» **Problem to work on**: Pick out each line below that contains the word "portion", and copy it. Case counts.

(Chart analysis data)
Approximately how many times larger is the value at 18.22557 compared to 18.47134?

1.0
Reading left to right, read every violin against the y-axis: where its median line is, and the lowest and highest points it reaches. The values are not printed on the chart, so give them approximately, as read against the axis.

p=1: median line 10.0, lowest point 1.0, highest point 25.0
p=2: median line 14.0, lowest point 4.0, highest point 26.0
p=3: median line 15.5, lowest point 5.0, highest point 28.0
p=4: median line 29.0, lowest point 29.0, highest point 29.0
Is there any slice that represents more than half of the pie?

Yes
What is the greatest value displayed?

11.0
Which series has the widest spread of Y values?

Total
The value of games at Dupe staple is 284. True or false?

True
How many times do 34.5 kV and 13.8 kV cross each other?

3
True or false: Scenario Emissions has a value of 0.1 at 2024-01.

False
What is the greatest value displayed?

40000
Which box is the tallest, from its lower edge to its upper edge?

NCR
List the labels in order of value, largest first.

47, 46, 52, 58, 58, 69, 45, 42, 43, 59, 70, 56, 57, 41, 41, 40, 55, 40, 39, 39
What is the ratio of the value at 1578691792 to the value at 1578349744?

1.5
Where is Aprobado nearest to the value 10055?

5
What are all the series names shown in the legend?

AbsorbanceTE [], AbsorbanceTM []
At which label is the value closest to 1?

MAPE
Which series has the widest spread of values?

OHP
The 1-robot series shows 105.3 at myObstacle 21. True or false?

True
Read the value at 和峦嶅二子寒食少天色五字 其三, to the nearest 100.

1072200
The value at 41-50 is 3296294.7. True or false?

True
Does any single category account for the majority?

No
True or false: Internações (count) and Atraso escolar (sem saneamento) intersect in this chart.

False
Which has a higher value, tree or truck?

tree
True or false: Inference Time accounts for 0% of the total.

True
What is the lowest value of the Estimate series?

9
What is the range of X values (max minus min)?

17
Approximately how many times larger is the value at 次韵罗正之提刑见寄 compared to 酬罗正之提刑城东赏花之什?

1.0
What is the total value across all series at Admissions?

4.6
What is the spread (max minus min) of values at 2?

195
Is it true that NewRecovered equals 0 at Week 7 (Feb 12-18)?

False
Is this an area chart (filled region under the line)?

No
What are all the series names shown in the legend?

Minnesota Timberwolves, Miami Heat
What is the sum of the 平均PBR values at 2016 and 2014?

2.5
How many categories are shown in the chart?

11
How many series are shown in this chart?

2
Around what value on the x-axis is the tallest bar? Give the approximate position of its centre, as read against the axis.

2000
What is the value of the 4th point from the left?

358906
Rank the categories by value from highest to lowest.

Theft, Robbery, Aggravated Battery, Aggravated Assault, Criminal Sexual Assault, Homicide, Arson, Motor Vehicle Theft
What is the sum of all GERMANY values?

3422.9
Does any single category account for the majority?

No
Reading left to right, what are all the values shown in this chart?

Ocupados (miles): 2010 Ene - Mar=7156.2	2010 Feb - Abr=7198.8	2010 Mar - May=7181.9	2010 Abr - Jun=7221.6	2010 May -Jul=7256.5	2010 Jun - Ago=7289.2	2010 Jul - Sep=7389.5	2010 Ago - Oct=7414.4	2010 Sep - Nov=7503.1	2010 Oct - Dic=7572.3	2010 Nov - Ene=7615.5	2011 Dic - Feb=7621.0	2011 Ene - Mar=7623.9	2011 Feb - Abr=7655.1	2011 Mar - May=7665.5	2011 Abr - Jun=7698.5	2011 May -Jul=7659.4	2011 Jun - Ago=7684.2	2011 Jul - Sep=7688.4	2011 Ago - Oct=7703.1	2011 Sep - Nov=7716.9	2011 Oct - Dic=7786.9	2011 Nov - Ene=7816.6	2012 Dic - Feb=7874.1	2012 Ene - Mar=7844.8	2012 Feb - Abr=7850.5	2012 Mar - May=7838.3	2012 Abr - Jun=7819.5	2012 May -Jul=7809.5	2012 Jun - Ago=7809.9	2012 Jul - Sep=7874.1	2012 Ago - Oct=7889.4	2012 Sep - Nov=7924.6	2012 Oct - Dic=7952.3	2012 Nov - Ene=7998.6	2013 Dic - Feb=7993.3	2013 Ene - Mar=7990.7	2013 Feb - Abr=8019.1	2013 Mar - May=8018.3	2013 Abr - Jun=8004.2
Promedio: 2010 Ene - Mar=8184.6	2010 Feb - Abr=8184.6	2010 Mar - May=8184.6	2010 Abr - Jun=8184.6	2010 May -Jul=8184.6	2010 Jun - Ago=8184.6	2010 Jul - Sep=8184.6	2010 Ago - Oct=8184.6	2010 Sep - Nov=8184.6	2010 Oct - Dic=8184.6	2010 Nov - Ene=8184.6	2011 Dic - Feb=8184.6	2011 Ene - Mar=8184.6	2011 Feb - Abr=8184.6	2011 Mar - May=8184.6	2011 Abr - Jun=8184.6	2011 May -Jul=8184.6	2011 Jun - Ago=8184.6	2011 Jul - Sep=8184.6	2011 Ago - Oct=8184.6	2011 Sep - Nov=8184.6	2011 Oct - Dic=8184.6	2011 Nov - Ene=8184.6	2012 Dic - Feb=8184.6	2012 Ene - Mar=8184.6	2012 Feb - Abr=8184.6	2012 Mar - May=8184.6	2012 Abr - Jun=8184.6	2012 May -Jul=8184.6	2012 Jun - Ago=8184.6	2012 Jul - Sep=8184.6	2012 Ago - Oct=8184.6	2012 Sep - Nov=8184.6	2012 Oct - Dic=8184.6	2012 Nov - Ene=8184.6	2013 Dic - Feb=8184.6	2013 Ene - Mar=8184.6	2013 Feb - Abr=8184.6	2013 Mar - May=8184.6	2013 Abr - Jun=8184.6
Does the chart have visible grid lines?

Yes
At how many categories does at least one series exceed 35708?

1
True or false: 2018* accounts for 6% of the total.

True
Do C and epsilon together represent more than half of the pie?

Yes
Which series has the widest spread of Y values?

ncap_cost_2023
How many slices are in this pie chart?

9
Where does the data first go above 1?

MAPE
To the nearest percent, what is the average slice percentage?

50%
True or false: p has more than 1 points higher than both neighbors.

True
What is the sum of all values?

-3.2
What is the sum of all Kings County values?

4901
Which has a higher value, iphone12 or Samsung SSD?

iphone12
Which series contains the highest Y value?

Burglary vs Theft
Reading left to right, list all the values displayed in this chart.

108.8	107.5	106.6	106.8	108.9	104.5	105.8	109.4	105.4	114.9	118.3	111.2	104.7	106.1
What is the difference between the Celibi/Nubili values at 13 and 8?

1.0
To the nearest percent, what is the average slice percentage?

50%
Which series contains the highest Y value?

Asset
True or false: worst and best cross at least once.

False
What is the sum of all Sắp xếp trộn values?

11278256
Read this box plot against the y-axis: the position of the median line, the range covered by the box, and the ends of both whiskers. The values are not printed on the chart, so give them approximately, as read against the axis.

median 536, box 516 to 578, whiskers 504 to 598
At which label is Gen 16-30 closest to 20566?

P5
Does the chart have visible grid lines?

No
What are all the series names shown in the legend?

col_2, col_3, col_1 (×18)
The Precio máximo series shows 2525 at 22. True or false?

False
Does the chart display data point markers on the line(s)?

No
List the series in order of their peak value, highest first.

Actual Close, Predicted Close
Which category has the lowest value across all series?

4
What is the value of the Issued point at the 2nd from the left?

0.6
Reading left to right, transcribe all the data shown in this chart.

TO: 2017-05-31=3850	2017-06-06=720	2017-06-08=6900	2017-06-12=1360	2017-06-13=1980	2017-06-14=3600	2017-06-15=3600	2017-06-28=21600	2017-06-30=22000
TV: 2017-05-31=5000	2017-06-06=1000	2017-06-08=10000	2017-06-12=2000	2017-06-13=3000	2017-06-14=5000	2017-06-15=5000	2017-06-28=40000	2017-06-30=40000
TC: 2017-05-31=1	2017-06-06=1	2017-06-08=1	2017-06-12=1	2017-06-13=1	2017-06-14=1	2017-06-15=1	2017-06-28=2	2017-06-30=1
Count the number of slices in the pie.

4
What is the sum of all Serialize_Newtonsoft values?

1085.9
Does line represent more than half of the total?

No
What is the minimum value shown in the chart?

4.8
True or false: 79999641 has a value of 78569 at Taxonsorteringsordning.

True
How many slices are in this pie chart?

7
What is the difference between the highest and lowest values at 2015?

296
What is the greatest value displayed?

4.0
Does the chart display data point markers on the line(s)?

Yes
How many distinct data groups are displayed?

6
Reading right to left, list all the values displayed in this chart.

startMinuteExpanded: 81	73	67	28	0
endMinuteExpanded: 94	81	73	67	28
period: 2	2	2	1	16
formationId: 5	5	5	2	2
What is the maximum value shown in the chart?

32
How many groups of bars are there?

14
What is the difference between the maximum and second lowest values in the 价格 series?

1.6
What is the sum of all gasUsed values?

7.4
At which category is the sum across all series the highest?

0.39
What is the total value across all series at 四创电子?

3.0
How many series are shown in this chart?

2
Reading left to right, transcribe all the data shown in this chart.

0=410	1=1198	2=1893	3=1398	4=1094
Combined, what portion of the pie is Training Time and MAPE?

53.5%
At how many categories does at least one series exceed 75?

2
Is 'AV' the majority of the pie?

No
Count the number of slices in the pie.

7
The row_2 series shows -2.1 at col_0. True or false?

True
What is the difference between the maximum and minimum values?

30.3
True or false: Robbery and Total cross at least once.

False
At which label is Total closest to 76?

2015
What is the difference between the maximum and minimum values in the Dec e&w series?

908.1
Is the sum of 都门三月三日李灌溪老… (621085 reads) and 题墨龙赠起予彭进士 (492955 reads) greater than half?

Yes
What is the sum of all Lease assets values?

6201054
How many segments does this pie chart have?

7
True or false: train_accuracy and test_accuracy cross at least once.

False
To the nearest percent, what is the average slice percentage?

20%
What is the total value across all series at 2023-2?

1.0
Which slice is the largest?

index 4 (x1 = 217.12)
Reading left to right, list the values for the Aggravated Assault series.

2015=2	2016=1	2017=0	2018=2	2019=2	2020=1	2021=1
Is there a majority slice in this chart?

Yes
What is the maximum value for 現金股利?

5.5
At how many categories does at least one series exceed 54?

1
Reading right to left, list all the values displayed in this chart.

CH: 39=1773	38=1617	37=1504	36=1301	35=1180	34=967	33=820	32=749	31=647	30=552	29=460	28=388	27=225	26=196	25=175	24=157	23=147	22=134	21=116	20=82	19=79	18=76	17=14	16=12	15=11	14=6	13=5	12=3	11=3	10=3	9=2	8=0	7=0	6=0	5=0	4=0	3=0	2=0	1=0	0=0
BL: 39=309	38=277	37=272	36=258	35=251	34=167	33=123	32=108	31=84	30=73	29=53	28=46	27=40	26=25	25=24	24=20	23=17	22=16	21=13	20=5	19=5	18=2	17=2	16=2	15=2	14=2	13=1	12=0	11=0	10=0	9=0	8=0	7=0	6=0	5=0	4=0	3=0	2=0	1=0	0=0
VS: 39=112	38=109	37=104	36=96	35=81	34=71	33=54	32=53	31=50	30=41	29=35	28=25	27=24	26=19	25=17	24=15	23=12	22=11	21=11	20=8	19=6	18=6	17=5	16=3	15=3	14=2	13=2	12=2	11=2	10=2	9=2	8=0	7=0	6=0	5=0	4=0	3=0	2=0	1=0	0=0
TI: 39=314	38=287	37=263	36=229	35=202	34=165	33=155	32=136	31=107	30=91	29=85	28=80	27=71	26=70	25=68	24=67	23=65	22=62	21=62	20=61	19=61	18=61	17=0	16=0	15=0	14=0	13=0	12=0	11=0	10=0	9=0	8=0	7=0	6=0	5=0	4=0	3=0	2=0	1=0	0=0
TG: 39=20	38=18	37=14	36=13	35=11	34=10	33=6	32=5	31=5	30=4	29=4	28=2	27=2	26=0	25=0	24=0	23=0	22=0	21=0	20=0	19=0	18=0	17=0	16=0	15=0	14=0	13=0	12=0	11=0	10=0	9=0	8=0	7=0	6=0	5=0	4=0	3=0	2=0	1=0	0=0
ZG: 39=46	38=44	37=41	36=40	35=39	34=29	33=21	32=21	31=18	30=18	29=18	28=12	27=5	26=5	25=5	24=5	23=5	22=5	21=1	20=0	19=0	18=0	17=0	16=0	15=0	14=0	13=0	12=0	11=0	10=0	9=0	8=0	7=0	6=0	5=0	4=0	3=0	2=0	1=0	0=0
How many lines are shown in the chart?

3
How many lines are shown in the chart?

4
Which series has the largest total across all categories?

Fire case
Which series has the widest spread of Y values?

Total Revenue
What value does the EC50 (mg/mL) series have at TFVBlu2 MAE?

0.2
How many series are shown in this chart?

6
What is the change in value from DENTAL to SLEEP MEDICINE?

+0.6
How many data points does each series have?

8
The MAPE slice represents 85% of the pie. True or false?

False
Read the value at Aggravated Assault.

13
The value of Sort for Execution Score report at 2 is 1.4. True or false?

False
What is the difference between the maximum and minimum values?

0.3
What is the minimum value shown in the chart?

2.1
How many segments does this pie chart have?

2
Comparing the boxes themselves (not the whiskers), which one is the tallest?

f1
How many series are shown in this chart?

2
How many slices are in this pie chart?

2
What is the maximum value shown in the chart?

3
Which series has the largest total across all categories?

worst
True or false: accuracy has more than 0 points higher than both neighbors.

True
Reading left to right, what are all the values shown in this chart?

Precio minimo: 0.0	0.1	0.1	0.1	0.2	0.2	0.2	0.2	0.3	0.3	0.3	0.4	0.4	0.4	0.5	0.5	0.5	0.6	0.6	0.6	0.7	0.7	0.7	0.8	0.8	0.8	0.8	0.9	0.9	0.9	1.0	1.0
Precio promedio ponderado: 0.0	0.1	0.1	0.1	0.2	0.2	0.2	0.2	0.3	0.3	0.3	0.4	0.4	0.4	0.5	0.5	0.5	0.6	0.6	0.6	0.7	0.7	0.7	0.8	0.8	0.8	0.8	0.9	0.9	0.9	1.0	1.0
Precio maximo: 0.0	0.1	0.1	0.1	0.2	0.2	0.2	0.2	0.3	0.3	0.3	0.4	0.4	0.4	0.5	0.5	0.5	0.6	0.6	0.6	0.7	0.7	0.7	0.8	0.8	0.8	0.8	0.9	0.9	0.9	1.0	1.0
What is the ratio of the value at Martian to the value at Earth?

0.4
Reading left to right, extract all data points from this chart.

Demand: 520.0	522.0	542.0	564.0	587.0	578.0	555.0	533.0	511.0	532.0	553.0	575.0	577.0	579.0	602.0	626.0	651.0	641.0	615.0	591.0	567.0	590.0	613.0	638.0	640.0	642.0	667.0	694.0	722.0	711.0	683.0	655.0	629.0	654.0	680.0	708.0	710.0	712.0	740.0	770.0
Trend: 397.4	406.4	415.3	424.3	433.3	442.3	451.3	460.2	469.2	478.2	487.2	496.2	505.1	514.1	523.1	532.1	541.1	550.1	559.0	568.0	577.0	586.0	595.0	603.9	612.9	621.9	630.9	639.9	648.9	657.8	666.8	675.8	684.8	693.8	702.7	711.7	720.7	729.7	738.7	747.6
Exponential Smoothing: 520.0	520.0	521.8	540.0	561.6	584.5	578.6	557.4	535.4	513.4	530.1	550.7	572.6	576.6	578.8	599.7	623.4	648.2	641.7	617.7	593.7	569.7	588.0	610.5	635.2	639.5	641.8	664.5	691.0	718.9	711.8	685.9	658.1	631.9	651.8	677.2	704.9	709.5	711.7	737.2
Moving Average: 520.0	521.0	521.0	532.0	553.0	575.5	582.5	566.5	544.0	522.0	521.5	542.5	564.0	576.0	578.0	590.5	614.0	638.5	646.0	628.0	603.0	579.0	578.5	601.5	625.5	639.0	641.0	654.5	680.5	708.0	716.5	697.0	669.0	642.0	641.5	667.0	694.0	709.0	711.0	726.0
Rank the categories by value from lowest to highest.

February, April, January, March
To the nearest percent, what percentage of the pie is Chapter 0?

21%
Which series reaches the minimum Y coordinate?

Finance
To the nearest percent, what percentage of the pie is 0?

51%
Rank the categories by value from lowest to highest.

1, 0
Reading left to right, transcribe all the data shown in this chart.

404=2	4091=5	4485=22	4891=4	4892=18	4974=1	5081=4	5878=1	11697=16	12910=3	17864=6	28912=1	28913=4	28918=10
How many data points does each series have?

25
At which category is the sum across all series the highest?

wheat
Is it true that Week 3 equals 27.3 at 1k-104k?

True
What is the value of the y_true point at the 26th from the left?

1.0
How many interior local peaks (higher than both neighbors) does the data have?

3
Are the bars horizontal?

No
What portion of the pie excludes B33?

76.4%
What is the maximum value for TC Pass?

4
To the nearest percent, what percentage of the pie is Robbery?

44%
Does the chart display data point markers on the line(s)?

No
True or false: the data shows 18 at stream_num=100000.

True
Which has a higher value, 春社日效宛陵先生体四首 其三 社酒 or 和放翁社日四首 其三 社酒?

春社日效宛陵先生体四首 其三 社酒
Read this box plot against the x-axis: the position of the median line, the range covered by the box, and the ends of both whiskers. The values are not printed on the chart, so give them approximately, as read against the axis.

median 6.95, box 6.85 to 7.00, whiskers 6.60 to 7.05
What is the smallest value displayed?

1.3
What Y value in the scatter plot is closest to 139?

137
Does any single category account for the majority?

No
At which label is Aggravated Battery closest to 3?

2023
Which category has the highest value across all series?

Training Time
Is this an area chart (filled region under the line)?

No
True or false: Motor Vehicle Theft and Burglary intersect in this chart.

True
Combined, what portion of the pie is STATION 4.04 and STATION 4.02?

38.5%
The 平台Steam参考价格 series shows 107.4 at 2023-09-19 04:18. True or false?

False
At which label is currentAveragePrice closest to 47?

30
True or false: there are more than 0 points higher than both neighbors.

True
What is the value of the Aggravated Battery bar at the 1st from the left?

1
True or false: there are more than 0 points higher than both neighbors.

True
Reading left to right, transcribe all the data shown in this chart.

» **Solution below**:
Combined, what portion of the pie is Training Time and MAPE?
What portion of the pie excludes B33?
Combined, what portion of the pie is STATION 4.04 and STATION 4.02?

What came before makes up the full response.